[About this exercise]:
Without the images, output each record below as it stands.

[Start of Attachment]

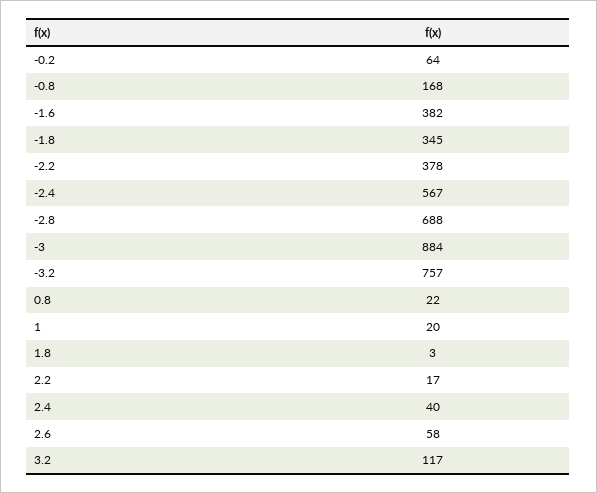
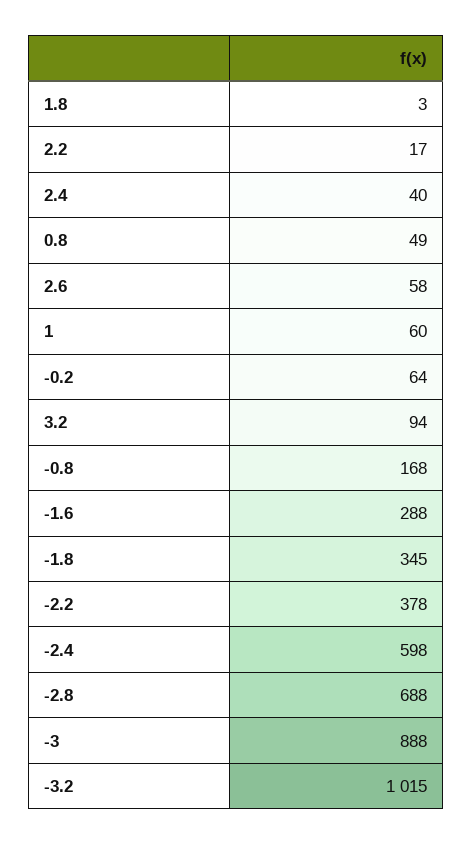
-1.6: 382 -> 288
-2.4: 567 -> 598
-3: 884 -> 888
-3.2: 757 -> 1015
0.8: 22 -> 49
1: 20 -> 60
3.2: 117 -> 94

[End of Attachment]

[Response to this exercise]:
-1.6: 382 -> 288
-2.4: 567 -> 598
-3: 884 -> 888
-3.2: 757 -> 1015
0.8: 22 -> 49
1: 20 -> 60
3.2: 117 -> 94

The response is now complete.